Snafu was a short-lived satirical comic book published by Atlas Comics, the company that would one day be called Marvel Comics. It included the first appearance of Irving Forbush, the alter ego of Forbush Man, credited as Snafu's founder and created by Stan Lee, which he would later reintroduce into a Marvel Comics proper parody, Not Brand Ecchh a decade later drawn by Jack Kirby. An attempt to seize on the popularity of Stan Lee's former employee Harvey Kurtzman's Mad Magazine, only three issues of Snafu were published in 1955 and 1956, and included other Marvel comics stalwarts such as John Severin, Bill Everett and Joe Maneely. Next year, Fantagraphics is to collect all three issues in a hardcover for the first time, as part of their Atlas Comics Library, collecting comics that Marvel themselves have no interest in republishing…

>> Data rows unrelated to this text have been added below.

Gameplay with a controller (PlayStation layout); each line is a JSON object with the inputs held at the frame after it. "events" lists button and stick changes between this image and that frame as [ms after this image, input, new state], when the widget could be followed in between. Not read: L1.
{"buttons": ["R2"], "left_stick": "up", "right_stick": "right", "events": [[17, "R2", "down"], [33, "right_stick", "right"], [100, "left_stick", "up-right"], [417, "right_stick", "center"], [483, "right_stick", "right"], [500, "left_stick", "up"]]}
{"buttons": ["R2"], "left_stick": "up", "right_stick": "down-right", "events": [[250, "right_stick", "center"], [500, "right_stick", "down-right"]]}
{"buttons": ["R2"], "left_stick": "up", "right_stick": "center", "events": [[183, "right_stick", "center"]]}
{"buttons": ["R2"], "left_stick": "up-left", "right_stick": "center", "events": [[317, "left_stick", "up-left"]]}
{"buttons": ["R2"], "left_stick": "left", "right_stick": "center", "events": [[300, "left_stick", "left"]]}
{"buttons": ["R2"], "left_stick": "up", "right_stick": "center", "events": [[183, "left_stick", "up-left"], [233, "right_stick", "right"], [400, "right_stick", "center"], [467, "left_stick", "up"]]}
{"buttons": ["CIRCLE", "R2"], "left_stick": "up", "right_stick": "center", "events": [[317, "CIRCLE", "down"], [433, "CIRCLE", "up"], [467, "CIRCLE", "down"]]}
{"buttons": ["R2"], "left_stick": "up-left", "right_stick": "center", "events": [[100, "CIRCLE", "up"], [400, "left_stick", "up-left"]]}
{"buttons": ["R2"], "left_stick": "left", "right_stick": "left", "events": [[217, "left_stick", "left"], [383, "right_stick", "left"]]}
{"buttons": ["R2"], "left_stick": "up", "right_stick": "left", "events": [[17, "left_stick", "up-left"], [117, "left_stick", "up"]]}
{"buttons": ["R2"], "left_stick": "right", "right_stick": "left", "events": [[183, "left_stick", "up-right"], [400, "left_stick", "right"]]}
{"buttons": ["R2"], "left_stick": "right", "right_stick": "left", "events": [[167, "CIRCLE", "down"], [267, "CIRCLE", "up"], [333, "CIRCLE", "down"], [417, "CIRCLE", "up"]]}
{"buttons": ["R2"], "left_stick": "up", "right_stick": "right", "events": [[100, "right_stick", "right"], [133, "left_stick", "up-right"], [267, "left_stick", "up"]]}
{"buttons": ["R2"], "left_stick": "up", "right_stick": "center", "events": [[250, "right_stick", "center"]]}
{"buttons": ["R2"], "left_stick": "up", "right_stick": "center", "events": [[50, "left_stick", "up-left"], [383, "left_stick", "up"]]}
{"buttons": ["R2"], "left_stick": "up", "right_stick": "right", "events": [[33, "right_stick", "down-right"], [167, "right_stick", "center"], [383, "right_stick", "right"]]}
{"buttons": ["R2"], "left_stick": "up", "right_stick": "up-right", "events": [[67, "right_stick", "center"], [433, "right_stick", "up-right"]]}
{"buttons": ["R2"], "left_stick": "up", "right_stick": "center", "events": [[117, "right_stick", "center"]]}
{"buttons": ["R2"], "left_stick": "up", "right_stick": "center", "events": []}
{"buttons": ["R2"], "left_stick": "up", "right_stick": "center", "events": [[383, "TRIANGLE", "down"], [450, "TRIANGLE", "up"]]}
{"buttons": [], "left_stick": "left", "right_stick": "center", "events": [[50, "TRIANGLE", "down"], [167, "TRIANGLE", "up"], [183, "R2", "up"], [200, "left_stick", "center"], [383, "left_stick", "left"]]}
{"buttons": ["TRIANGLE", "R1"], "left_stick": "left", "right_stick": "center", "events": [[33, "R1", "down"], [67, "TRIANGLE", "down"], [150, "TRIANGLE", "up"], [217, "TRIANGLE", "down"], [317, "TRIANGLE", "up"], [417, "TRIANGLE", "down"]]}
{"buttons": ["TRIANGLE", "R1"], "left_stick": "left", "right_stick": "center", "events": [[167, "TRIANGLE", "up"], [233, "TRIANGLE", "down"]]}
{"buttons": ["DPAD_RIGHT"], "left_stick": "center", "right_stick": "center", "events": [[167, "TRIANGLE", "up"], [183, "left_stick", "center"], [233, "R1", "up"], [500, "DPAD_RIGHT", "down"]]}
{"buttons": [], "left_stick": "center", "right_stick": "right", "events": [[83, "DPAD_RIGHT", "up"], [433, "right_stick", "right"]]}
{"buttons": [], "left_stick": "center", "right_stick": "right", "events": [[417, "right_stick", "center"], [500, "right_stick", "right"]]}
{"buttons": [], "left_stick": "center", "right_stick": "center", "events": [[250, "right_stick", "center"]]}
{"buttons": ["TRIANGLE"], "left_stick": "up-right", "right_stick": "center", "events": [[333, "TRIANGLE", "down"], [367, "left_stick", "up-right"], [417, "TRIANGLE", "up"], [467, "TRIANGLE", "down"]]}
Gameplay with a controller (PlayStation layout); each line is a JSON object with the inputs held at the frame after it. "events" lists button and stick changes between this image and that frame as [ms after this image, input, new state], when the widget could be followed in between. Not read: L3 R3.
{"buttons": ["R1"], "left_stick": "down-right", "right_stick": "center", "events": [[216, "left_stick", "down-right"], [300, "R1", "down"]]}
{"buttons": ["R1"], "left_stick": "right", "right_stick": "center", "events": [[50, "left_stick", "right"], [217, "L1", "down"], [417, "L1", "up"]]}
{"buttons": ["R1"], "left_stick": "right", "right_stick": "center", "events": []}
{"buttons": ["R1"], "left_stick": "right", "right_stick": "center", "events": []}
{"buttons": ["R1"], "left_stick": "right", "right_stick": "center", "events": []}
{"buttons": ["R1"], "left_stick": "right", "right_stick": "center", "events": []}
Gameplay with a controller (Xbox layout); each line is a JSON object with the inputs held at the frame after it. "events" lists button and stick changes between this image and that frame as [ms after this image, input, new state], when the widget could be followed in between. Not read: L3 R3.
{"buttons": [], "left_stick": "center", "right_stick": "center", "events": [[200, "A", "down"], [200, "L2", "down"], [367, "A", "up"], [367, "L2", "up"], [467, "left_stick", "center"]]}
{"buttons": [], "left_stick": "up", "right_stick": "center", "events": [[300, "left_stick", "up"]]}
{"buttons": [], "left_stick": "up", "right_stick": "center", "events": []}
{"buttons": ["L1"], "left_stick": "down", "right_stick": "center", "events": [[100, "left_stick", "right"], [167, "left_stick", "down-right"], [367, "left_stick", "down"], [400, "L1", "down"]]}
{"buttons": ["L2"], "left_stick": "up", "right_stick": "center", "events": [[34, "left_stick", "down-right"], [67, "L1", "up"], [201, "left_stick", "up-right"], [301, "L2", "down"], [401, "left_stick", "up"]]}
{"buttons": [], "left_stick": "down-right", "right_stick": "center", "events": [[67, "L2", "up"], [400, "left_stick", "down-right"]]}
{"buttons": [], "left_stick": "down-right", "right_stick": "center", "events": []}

"Marvel in a Mad mode! The complete 1955 Snafu magazine collected for the first time, featuring satire by John and Marie Severin, Russ Heath, Joe Maneely, Stan Lee and others in a gorgeous new package! When Harvey Kurtzman and Bill Gaines launched EC's Mad comic book as a warmly received satirical magazine, a flood of imitators soon filled newsstands, but the first and best to follow in Mad's footsteps (coinciding with the second issue of Mad magazine) was Snafu, edited and written by Kurtzman's former boss: Stan "The Man" Lee! Snafu was packed with Marvel/Atlas' top humor creators and, following the Mad playbook, filled pages with ad and news spoofs, alongside film, television, and book parodies like "The Blackboard Forest" by Russ Heath, "Pete Kelsey's Booze" and "Bleed, You Bum!" by Joe Maneely, "Drugnet" by Howie Post, "Emily Toast's Etiquette Page" by John Severin, and "Snafu's Lovely Ladies" by Bill Everett, with production supervised by Marie Severin. Seen here is some of the most eye-popping work of Maneely's short life, including great Hollywood caricatures done in a wash style. In this new volume in our Atlas Library collaboration with Marvel, Fantagraphics is tickled pink to present for the first time, the complete Snafu collection along with a history of Martin Goodman's humor publications in all genres by editor Dr. Michael J. Vassallo. Black-and-white illustrations throughout."